---------- The data
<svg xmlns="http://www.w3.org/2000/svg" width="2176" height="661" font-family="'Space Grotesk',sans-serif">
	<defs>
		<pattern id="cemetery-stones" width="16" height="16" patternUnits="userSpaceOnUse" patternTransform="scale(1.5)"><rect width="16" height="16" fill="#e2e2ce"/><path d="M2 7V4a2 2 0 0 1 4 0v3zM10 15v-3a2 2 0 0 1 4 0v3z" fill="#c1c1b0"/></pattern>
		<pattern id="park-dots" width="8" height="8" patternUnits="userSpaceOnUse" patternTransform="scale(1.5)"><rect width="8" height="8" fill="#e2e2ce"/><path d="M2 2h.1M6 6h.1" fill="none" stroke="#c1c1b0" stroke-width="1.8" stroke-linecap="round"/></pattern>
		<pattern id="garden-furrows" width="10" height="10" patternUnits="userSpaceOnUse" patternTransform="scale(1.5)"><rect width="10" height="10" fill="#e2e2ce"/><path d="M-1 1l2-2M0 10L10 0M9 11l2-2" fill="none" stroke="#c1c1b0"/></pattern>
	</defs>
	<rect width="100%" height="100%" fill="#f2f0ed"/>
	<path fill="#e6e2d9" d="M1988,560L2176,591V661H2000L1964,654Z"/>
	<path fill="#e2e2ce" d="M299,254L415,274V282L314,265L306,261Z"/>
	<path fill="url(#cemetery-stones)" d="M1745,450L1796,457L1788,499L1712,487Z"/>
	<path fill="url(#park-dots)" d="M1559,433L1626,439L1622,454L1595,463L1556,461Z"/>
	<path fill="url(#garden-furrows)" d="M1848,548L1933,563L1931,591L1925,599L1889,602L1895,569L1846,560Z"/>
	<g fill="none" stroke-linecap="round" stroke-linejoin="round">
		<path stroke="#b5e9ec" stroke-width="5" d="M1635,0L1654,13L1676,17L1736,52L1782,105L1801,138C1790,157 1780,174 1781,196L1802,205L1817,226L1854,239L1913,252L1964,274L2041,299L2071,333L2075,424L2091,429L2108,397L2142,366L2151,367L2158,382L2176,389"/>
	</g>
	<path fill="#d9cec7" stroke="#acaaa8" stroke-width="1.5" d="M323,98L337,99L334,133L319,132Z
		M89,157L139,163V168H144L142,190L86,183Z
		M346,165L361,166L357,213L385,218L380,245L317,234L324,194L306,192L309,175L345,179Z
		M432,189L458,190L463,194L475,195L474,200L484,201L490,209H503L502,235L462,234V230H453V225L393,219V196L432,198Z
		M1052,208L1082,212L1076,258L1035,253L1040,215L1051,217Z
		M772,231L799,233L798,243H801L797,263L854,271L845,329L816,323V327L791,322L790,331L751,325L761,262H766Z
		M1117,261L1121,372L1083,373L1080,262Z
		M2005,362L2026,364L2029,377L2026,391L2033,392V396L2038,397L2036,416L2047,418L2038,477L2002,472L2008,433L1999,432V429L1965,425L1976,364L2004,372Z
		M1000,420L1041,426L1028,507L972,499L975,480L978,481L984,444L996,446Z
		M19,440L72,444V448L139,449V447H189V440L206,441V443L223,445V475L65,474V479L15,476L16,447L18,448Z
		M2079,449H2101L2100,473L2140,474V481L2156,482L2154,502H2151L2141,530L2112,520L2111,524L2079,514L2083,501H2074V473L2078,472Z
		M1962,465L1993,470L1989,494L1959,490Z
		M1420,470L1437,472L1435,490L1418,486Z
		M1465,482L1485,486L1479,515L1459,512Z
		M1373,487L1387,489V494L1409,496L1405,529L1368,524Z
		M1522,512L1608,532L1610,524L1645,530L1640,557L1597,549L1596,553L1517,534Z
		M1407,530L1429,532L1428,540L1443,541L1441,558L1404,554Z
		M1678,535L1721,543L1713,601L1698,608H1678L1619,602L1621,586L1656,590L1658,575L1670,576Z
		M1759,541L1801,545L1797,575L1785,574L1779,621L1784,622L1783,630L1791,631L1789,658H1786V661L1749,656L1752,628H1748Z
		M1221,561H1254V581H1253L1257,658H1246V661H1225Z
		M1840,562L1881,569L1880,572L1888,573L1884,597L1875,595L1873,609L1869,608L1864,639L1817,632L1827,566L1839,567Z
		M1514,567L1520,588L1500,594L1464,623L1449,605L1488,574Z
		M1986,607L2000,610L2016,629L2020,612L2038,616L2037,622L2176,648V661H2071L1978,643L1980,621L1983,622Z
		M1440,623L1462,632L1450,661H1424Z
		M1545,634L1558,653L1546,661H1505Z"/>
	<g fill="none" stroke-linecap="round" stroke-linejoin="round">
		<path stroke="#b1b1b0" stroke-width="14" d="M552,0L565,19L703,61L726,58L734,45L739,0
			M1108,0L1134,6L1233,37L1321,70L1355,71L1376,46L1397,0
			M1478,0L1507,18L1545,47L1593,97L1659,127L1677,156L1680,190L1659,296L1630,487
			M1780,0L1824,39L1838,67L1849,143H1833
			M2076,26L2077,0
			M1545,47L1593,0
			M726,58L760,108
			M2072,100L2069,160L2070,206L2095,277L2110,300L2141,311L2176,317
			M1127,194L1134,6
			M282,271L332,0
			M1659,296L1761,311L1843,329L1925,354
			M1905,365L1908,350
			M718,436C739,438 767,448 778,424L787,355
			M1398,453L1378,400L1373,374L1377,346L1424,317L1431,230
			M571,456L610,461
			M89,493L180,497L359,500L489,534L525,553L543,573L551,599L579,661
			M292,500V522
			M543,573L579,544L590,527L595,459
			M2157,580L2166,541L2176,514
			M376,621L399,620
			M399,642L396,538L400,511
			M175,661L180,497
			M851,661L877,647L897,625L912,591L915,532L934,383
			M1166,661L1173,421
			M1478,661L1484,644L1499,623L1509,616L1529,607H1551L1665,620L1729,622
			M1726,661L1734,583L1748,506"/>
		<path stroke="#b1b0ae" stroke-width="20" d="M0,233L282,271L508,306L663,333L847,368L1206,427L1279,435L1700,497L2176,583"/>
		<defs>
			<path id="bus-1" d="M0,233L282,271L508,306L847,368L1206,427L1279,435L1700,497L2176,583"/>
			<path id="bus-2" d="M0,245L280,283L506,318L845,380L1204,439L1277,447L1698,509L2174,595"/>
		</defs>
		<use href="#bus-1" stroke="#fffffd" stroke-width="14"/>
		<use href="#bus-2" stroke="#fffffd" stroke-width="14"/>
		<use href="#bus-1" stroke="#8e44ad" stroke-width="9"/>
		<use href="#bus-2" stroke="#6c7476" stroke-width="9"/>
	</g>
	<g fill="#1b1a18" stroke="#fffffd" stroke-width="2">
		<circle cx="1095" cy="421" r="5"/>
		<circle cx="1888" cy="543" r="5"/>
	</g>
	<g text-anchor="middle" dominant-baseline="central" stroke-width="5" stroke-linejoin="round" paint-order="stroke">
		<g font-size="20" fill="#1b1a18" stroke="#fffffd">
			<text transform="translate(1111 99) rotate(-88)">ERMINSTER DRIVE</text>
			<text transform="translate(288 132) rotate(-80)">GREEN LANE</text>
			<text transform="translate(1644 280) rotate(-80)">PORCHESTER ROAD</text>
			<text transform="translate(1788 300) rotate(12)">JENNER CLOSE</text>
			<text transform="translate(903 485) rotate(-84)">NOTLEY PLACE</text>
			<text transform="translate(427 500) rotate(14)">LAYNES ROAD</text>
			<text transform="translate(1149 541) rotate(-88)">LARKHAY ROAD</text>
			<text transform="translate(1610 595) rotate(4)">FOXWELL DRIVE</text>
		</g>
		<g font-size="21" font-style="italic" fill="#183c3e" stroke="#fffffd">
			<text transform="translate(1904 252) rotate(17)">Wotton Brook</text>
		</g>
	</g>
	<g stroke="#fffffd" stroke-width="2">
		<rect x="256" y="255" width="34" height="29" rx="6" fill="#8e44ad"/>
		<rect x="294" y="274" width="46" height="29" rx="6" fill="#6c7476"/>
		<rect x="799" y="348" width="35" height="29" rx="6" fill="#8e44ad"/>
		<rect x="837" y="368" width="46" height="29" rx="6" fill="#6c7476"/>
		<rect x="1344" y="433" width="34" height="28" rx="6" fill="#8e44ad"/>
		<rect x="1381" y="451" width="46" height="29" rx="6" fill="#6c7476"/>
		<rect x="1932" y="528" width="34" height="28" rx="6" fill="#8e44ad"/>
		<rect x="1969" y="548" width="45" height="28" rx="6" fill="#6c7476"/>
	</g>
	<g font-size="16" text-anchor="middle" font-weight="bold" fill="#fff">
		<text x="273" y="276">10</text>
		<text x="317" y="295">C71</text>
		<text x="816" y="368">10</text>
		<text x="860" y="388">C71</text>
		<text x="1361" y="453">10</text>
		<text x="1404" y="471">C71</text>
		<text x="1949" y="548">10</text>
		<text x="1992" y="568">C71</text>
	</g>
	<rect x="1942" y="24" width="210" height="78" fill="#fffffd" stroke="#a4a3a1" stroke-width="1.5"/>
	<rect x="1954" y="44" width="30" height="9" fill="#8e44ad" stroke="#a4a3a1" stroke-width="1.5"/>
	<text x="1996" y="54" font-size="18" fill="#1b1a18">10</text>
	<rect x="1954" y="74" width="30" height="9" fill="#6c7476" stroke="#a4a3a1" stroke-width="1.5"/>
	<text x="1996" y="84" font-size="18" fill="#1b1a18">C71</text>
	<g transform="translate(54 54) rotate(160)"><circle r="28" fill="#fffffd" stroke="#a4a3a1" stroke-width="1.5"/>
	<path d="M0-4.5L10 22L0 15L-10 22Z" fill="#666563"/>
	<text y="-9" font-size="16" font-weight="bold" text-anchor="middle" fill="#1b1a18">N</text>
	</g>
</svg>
--------------------
■ **Exercise**: Every line above from the line with "M1407,530L1429,532L1428,540L1443,541L1441,558L1404,554Z" to the line with "M1108,0L1134,6L1233,37L1321,70L1355,71L1376,46L1397,0", inclusive, must be returned exactly; no other line belongs in the reply.

■ **Exercise output**:
		M1407,530L1429,532L1428,540L1443,541L1441,558L1404,554Z
		M1678,535L1721,543L1713,601L1698,608H1678L1619,602L1621,586L1656,590L1658,575L1670,576Z
		M1759,541L1801,545L1797,575L1785,574L1779,621L1784,622L1783,630L1791,631L1789,658H1786V661L1749,656L1752,628H1748Z
		M1221,561H1254V581H1253L1257,658H1246V661H1225Z
		M1840,562L1881,569L1880,572L1888,573L1884,597L1875,595L1873,609L1869,608L1864,639L1817,632L1827,566L1839,567Z
		M1514,567L1520,588L1500,594L1464,623L1449,605L1488,574Z
		M1986,607L2000,610L2016,629L2020,612L2038,616L2037,622L2176,648V661H2071L1978,643L1980,621L1983,622Z
		M1440,623L1462,632L1450,661H1424Z
		M1545,634L1558,653L1546,661H1505Z"/>
	<g fill="none" stroke-linecap="round" stroke-linejoin="round">
		<path stroke="#b1b1b0" stroke-width="14" d="M552,0L565,19L703,61L726,58L734,45L739,0
			M1108,0L1134,6L1233,37L1321,70L1355,71L1376,46L1397,0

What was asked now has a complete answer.